--- Données d'entrée ---

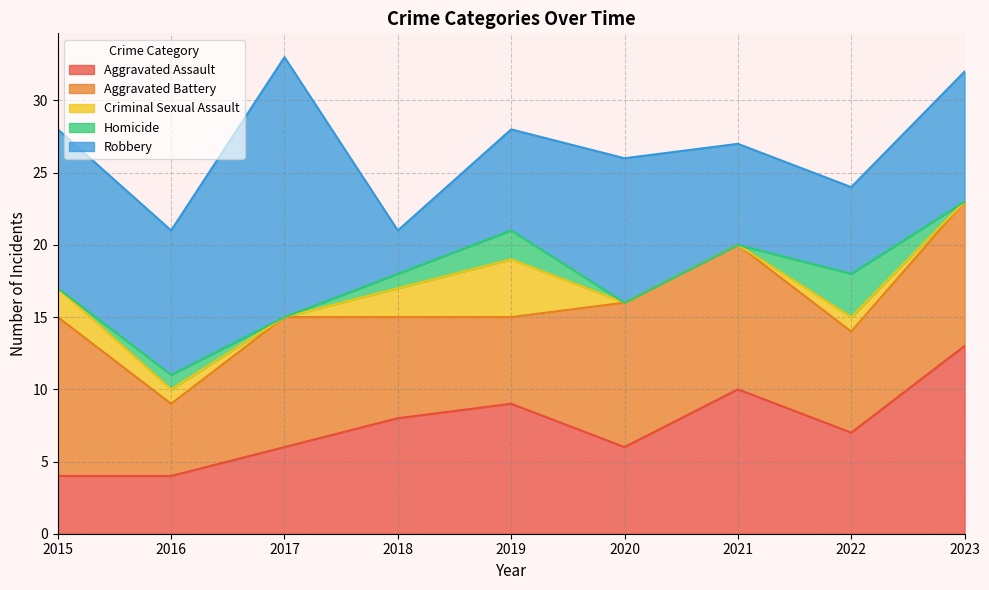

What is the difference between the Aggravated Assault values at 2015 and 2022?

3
--
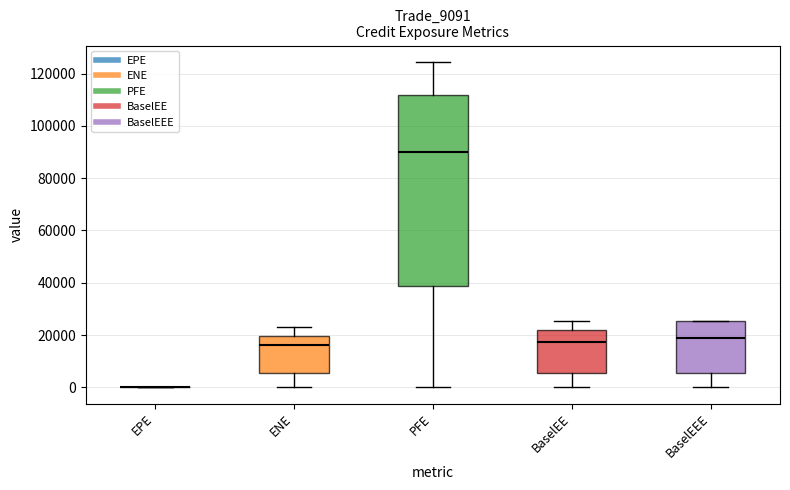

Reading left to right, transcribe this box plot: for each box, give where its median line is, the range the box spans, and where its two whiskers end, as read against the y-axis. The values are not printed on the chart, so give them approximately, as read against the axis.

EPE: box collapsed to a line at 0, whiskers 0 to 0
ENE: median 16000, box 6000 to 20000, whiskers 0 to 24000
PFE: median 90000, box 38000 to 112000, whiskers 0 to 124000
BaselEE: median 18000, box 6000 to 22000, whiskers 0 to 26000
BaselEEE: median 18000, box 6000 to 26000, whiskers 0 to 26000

--- Consigne ---
Reproduisez à l'identique les lignes ci-dessus en commençant par celle qui contient « EPE: box collapsed » et en vous arrêtant après celle qui contient « BaselEEE: median 18000, box ».

--- Réponse attendue ---
EPE: box collapsed to a line at 0, whiskers 0 to 0
ENE: median 16000, box 6000 to 20000, whiskers 0 to 24000
PFE: median 90000, box 38000 to 112000, whiskers 0 to 124000
BaselEE: median 18000, box 6000 to 22000, whiskers 0 to 26000
BaselEEE: median 18000, box 6000 to 26000, whiskers 0 to 26000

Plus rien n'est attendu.